--- Start Material shown ---

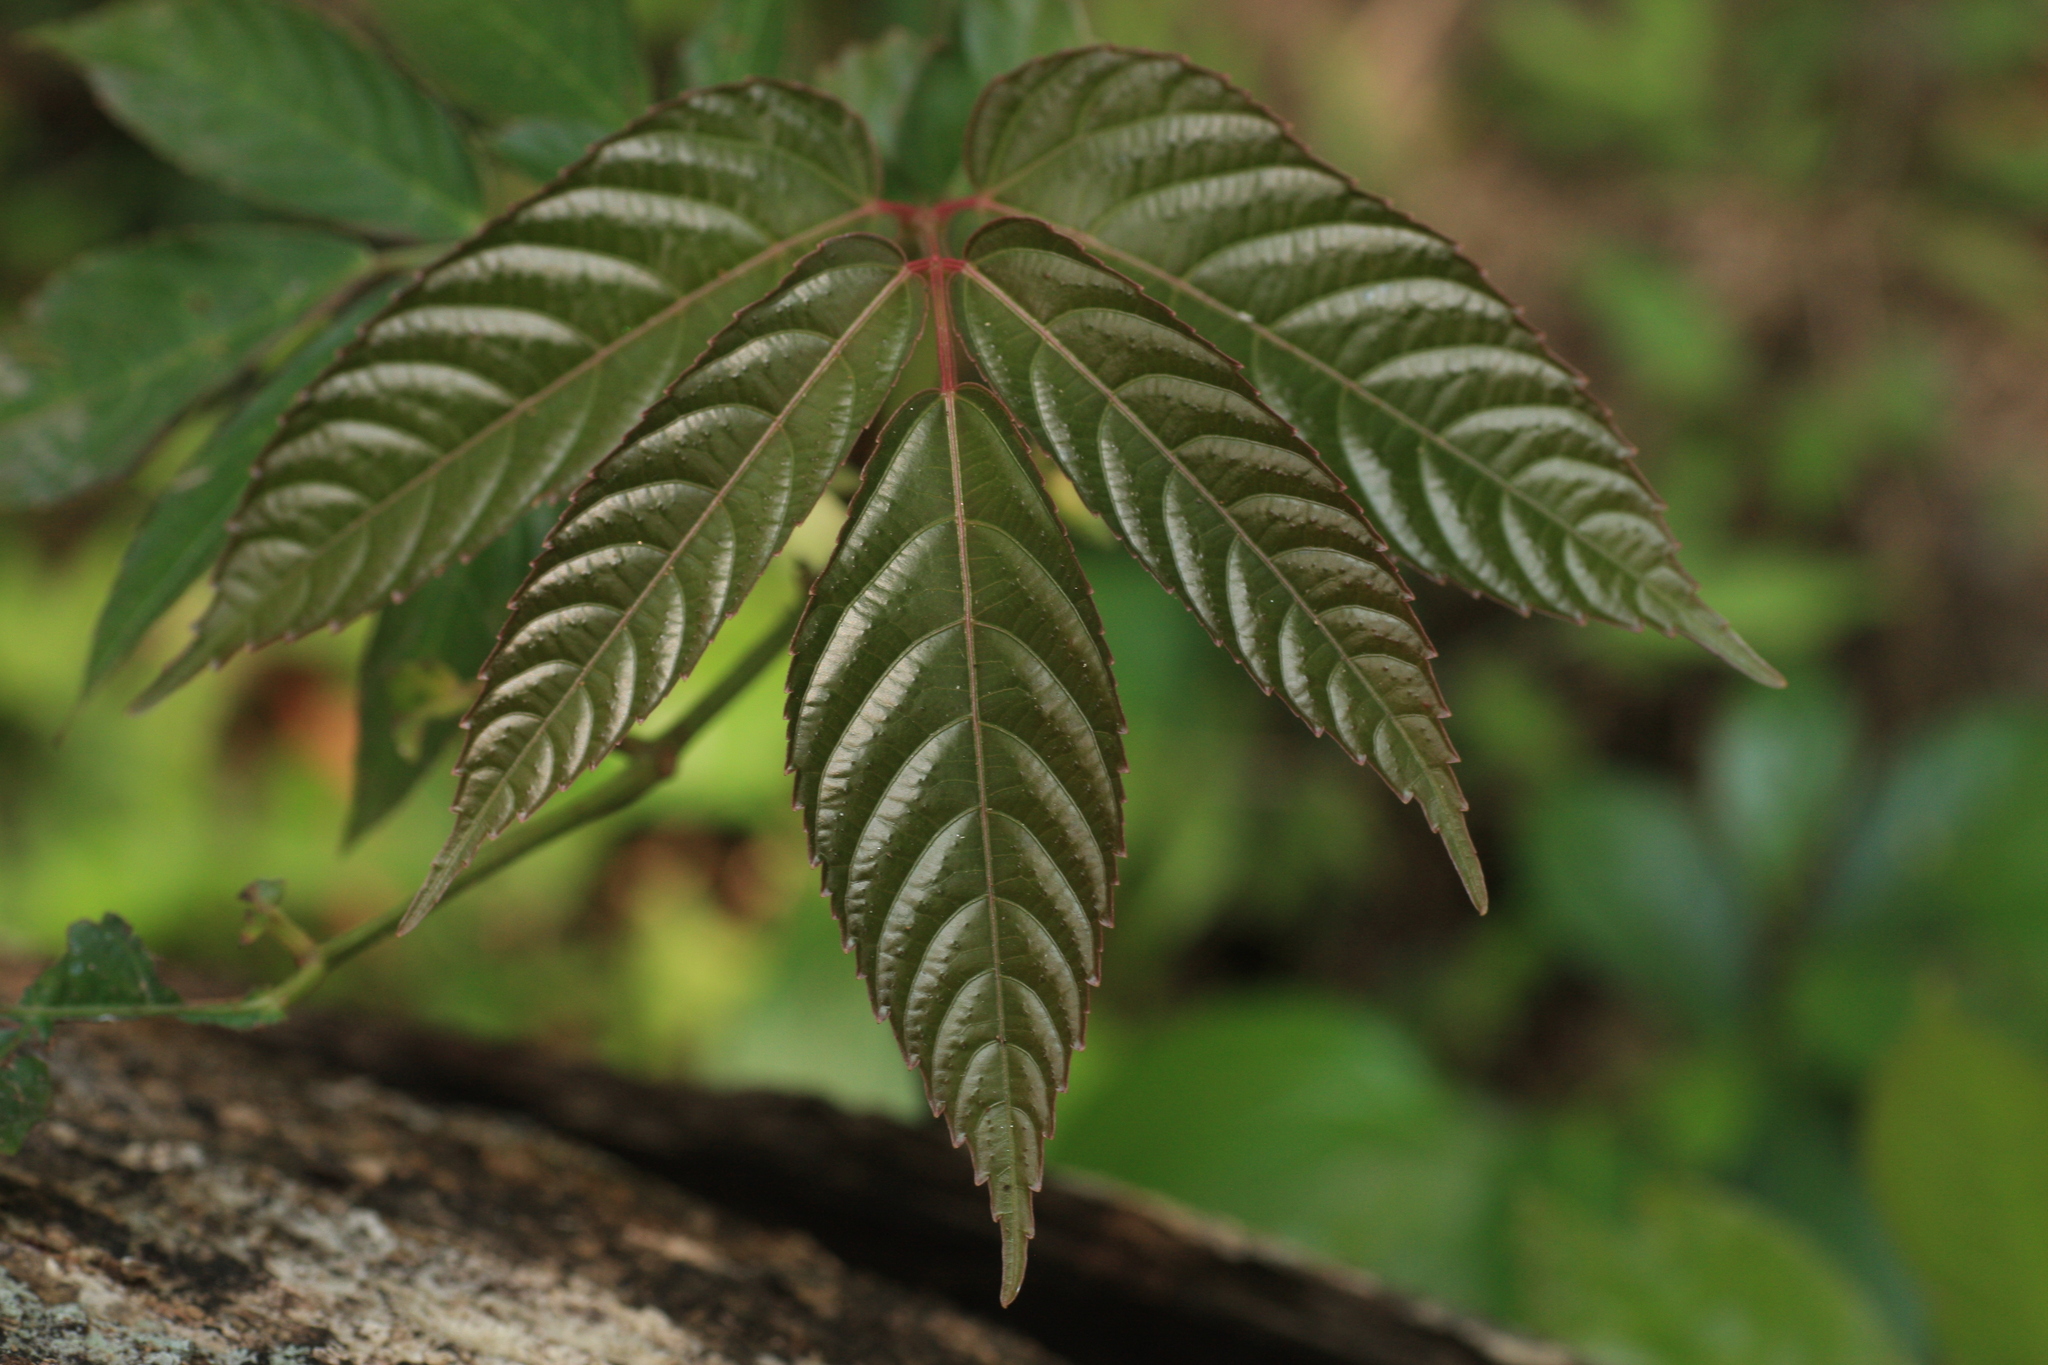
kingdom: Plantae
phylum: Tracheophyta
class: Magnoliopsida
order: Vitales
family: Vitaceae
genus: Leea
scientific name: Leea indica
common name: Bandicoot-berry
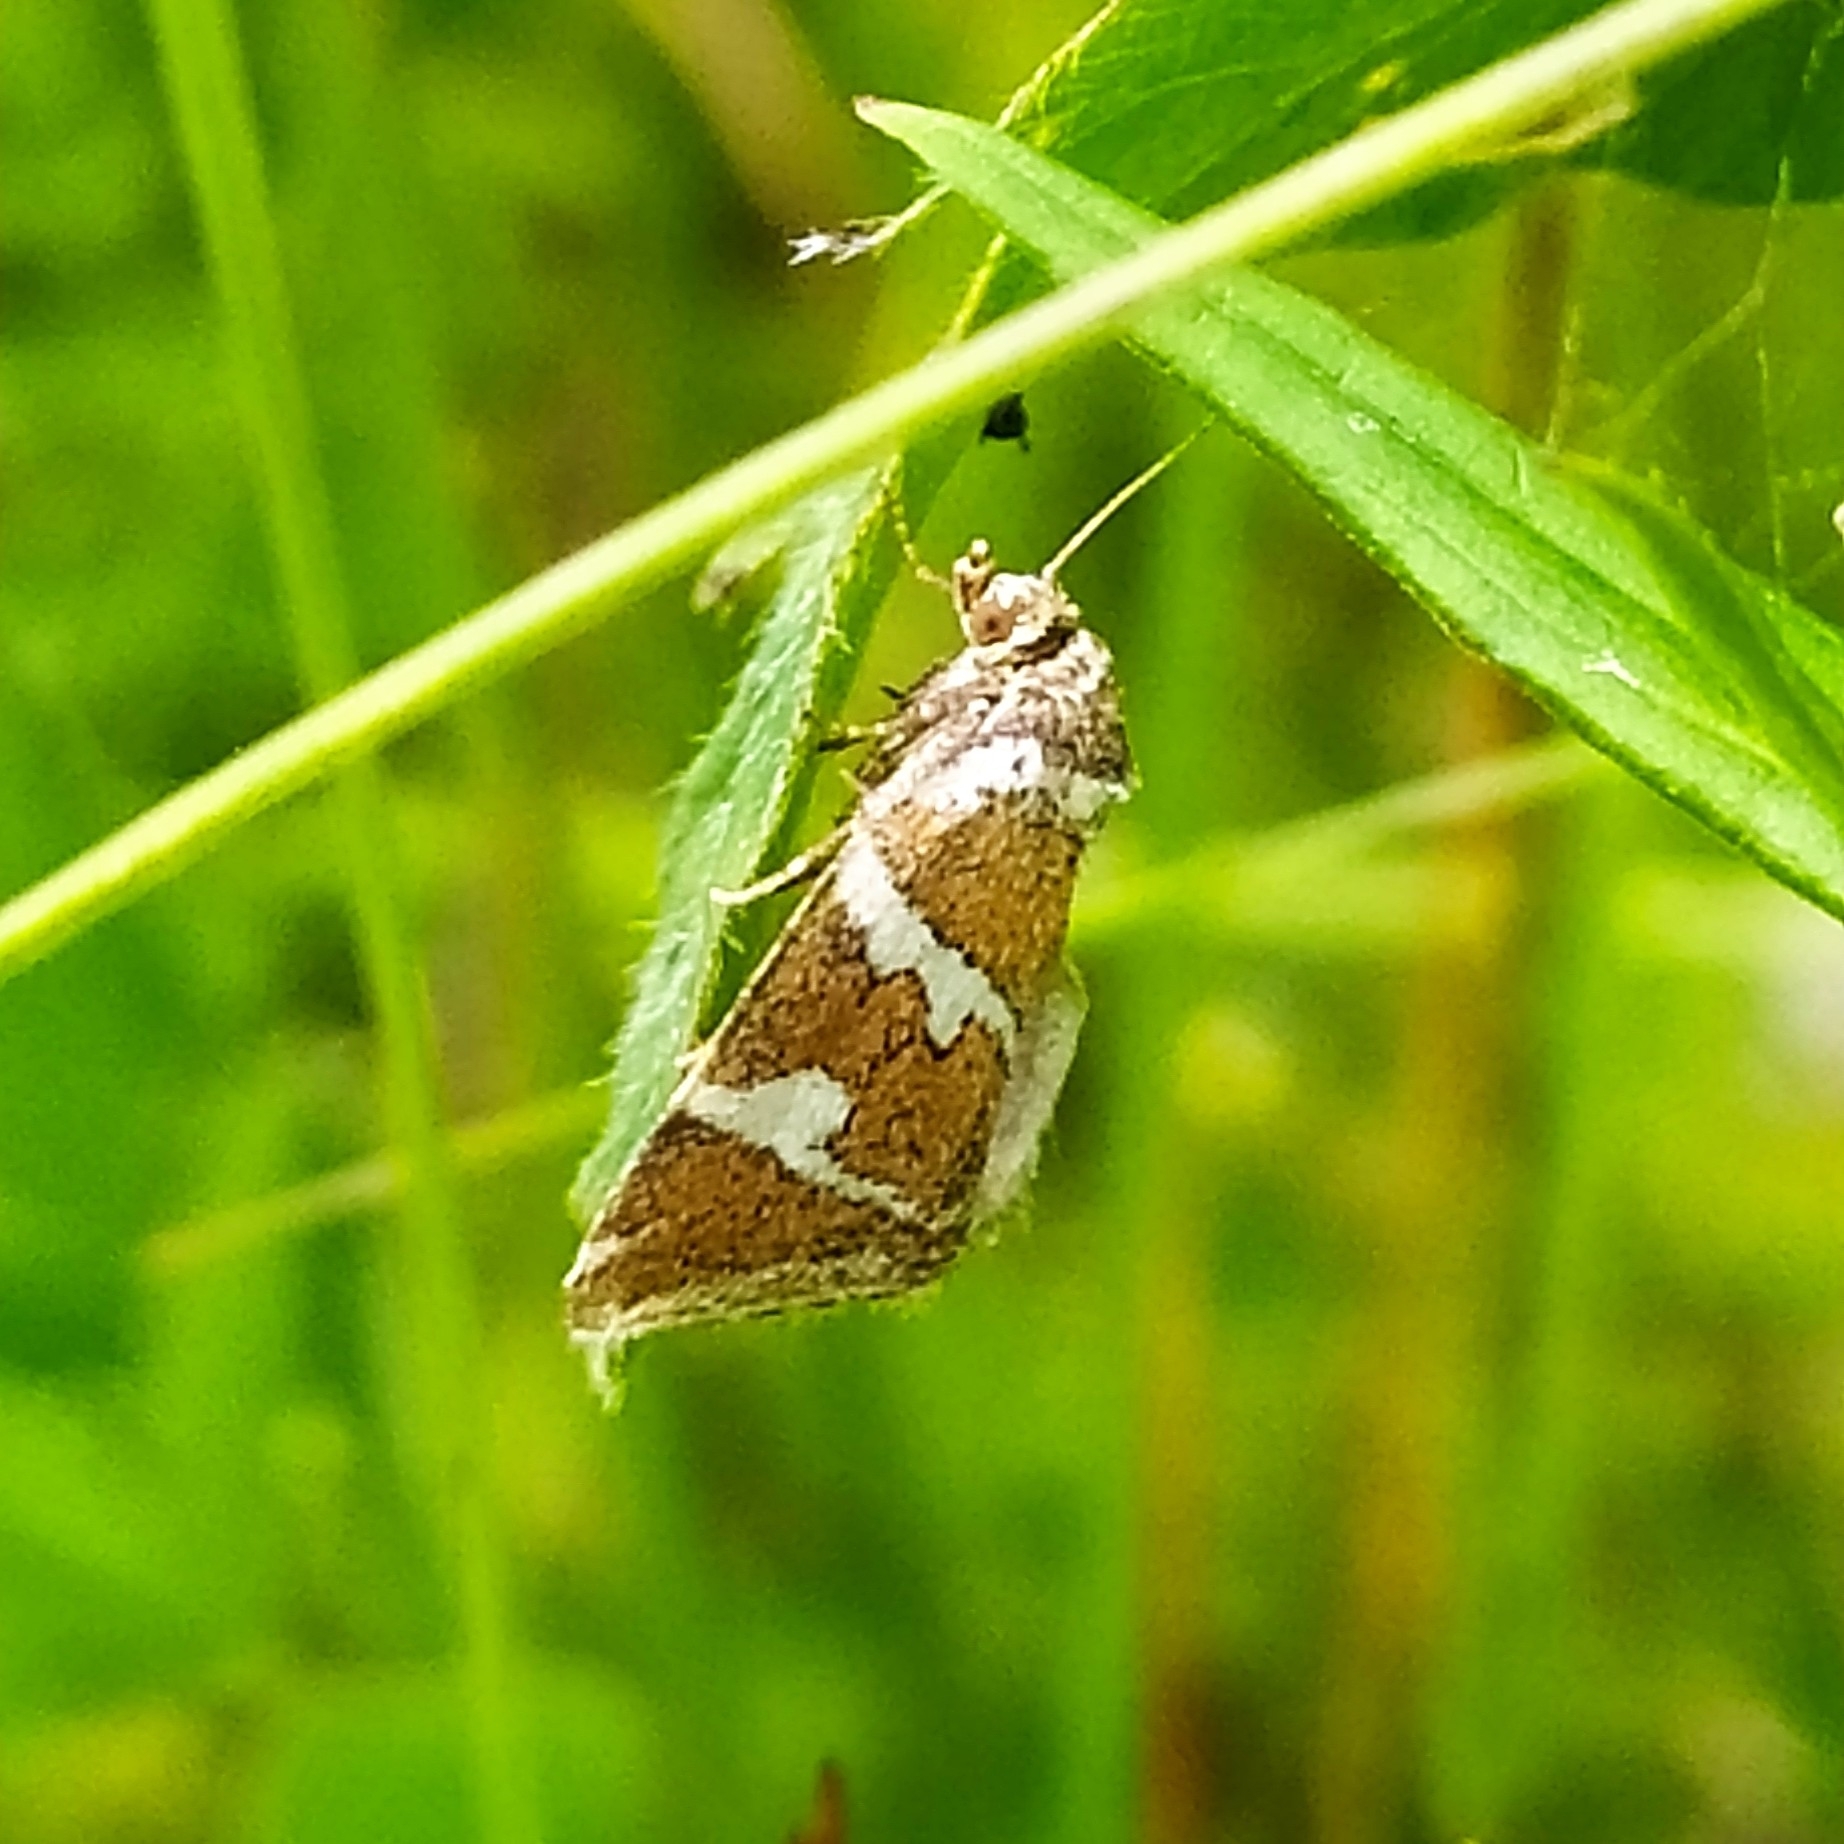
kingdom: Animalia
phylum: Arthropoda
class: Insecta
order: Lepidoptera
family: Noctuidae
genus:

--- End Material shown ---

Output every text line from all of the items above as one numbered list. Omit blank lines, and leave the pictures out.

> [Task answer]
1. kingdom: Plantae
2. phylum: Tracheophyta
3. class: Magnoliopsida
4. order: Vitales
5. family: Vitaceae
6. genus: Leea
7. scientific name: Leea indica
8. common name: Bandicoot-berry
9. kingdom: Animalia
10. phylum: Arthropoda
11. class: Insecta
12. order: Lepidoptera
13. family: Noctuidae
14. genus:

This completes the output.